■ Written request A
Decide whether each statement agrees with the parliamentary speech, answering yes or no and quoting the deciding words of the speech: (i) the panel could dismiss an application; (ii) the speaker went ahead with an extensive set of amendments; (iii) many of the men the bill seeks to assist are quite elderly.
■ Written request B
Switch "perjury" to "false testimony" in the part of the parliamentary speech starting with "A question on" and going on through "to be clarified.", and give that part again.
■ Written request C
According to the parliamentary speech, who would be given the capacity to make representations to the panel on matters related to an application?

■ Document extract
A historical criminal records expert panel, as recommended, would be responsible for assessing applications, including conducting private inquiries involving relevant parties to matters raised within the application. The panel would have the authority to seek to issue a binding order in relation to the relevant records in whole or part, or dismiss the application. Under this model, it would be appropriate for the Commissioner of Police to be provided with the capacity to make representations to the panel on matters related to the application.
While I decided not to proceed with what would have been a very extensive set of amendments to achieve this desired effect, I ask members to support the inclusion of a review clause to ensure that if the current proposed structure provides a barrier to some applicants because of its closeness to government or political process, this will be detected sooner rather than later, especially as many of the men this bill seeks to assist are quite elderly.
I have also had lengthy conversations and consultation with key stakeholders and the Acting Attorney General and his advisers in reaching this decision.
While these amendments fall short of addressing the genuine concerns, significant improvements will be achieved with the proposed amendments.
A question on which I would appreciate feedback from the Acting Leader is with regard to clauses 8(10) and (11). Again, this can be done in the Committee stage. This relates to these clauses of the bill. Do these provide absolute protection against charges being laid for perjury or similar in the event a person makes a truthful statement that is inconsistent with statements et cetera made during the original court proceedings? They may have made those statements to protect another partner. That needs to be clarified.

■ Raw records
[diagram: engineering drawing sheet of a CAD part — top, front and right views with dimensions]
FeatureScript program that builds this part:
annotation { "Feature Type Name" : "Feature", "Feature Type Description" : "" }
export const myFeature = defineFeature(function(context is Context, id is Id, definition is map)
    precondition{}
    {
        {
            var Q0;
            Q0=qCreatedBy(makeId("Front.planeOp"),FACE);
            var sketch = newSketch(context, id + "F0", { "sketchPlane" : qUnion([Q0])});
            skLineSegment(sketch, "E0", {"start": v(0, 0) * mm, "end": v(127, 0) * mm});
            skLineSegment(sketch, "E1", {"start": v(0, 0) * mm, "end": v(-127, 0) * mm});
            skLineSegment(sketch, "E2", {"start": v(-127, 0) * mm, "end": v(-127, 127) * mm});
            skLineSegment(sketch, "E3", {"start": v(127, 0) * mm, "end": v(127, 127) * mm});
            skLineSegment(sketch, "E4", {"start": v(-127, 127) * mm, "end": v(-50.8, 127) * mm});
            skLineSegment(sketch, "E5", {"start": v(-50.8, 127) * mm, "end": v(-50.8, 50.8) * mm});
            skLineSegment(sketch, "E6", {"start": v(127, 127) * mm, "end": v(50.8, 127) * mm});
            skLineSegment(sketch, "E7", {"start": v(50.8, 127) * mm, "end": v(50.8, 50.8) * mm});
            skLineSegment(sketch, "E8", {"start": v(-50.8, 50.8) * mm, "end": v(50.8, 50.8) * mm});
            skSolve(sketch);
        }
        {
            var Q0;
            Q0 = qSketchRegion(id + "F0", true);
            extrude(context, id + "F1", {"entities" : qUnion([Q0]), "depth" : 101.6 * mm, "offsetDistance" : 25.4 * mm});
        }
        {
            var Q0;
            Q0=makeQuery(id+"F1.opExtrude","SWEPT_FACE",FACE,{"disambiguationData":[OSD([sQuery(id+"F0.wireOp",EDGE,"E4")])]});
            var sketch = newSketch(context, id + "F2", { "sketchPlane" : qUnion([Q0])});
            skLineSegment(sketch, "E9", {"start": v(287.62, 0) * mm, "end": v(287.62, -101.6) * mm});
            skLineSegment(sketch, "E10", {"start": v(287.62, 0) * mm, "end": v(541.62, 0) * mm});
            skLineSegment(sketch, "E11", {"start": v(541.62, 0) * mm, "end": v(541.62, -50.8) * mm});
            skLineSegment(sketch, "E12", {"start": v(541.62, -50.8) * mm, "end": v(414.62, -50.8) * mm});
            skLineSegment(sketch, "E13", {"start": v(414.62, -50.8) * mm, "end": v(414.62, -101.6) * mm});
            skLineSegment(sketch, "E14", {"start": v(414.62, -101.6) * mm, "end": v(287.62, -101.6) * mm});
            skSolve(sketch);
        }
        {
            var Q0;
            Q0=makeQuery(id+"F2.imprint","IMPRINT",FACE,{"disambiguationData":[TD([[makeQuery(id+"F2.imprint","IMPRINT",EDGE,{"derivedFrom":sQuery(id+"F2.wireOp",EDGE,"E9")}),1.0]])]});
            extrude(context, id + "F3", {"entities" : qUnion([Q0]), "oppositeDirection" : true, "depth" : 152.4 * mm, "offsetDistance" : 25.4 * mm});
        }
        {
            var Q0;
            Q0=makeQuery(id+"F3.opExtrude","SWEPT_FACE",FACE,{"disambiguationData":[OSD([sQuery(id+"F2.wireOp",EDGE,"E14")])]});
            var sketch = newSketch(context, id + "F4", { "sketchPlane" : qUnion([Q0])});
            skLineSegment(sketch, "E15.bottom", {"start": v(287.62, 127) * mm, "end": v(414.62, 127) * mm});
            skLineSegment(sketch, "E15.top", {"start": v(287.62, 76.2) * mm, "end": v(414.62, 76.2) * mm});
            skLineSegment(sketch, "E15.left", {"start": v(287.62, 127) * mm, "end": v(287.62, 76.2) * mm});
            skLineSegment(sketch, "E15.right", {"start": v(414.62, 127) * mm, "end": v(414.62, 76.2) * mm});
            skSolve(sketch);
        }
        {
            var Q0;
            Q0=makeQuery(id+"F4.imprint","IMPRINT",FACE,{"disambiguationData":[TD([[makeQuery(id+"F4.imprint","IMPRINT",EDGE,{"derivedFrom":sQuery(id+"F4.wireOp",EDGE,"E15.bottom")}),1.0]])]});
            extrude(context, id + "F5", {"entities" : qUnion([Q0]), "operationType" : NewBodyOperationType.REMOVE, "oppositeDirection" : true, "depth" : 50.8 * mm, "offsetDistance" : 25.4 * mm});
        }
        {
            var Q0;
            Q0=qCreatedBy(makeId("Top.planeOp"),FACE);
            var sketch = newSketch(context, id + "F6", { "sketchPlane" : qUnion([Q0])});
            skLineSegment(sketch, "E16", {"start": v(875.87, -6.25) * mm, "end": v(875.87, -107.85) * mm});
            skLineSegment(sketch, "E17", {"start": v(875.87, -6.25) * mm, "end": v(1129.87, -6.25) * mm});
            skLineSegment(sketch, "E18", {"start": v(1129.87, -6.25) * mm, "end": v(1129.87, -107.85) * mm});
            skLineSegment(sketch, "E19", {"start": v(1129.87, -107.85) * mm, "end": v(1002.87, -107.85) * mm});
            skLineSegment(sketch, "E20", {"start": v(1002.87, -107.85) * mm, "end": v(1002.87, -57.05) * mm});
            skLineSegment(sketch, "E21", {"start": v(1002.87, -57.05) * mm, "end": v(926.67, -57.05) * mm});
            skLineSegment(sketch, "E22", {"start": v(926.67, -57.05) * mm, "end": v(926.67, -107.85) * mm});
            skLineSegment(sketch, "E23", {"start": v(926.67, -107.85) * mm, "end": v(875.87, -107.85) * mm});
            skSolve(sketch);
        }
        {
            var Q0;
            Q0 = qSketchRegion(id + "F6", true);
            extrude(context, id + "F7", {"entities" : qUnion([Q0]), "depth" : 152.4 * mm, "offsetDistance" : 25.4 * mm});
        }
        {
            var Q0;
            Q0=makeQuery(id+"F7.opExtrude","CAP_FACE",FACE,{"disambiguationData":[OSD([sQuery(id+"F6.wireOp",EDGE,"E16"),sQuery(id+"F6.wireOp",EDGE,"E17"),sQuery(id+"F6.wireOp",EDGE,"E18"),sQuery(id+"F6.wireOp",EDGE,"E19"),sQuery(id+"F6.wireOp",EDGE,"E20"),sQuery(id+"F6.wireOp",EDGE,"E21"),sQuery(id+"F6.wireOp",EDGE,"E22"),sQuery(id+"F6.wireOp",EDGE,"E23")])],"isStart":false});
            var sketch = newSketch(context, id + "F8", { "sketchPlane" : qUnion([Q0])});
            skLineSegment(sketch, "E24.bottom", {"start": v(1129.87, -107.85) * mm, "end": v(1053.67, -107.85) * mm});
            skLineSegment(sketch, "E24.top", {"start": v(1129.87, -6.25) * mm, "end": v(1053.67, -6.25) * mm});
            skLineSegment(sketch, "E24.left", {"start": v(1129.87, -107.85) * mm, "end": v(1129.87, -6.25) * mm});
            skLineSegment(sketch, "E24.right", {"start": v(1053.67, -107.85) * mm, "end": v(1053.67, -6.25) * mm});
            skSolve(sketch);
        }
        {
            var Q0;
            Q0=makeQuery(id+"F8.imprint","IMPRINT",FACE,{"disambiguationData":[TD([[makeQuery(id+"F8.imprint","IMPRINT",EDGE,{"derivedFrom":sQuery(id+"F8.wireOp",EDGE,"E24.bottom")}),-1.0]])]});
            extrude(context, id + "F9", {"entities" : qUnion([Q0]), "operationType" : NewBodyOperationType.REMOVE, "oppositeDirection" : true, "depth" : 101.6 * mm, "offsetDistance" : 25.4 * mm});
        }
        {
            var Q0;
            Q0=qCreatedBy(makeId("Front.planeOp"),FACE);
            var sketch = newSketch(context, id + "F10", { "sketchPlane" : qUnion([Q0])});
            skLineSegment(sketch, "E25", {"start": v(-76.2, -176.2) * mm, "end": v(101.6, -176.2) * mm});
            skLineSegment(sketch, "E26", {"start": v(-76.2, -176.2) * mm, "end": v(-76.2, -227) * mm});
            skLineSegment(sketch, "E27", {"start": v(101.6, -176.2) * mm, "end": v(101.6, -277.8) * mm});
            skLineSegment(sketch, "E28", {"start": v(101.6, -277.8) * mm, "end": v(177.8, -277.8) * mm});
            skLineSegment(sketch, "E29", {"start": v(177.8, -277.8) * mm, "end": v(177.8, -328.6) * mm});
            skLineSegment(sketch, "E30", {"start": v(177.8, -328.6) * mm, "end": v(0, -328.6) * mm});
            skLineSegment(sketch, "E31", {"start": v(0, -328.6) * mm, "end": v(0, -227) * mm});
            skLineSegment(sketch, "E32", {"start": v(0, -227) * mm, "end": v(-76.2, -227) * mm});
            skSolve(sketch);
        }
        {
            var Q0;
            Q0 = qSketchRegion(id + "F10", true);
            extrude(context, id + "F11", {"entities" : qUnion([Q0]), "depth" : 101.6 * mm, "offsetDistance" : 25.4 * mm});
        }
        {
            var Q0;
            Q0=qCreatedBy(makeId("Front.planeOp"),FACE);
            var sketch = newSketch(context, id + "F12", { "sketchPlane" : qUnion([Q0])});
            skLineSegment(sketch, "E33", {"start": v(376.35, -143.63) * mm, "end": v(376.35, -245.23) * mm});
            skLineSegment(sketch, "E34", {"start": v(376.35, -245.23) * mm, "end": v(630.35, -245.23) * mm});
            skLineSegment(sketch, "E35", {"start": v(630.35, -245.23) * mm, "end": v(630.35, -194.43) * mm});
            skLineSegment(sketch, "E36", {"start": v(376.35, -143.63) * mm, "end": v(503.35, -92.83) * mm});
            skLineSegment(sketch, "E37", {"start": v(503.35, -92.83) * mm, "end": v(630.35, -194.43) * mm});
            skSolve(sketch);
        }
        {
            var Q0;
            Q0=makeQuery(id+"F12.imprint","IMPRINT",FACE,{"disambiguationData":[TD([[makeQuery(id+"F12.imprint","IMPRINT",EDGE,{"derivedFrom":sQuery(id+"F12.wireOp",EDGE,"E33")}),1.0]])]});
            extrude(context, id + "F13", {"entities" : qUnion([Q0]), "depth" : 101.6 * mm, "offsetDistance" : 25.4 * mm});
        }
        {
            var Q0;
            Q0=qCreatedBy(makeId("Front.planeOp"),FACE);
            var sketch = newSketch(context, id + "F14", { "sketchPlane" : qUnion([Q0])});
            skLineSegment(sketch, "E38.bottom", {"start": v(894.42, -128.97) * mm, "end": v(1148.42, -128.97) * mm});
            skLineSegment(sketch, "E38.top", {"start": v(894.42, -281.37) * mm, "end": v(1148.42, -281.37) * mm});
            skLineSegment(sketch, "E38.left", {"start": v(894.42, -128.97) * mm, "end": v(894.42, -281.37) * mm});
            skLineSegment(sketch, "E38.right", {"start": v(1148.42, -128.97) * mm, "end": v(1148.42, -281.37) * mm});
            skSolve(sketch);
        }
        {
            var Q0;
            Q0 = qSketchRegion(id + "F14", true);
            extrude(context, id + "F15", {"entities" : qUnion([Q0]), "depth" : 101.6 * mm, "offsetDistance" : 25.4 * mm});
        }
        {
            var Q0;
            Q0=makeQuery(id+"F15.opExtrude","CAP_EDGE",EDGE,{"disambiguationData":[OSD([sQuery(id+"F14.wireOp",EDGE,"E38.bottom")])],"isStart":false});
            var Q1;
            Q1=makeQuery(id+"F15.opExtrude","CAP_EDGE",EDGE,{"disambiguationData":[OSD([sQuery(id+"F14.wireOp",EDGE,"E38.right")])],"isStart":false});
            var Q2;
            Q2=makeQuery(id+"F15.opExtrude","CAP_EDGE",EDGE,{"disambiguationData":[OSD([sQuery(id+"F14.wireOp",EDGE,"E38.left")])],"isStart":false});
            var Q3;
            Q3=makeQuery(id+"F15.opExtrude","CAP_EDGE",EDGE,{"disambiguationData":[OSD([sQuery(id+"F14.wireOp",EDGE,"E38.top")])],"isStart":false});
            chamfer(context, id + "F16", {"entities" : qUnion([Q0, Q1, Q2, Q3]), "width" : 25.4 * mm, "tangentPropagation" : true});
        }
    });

■ Final answer A
(i) Yes: "or dismiss the application"
(ii) No: "I decided not to proceed with what would have been a very extensive set of amendments"
(iii) Yes: "many of the men this bill seeks to assist are quite elderly"

■ Final answer B
A question on which I would appreciate feedback from the Acting Leader is with regard to clauses 8(10) and (11). Again, this can be done in the Committee stage. This relates to these clauses of the bill. Do these provide absolute protection against charges being laid for false testimony or similar in the event a person makes a truthful statement that is inconsistent with statements et cetera made during the original court proceedings? They may have made those statements to protect another partner. That needs to be clarified.

■ Final answer C
The Commissioner of Police.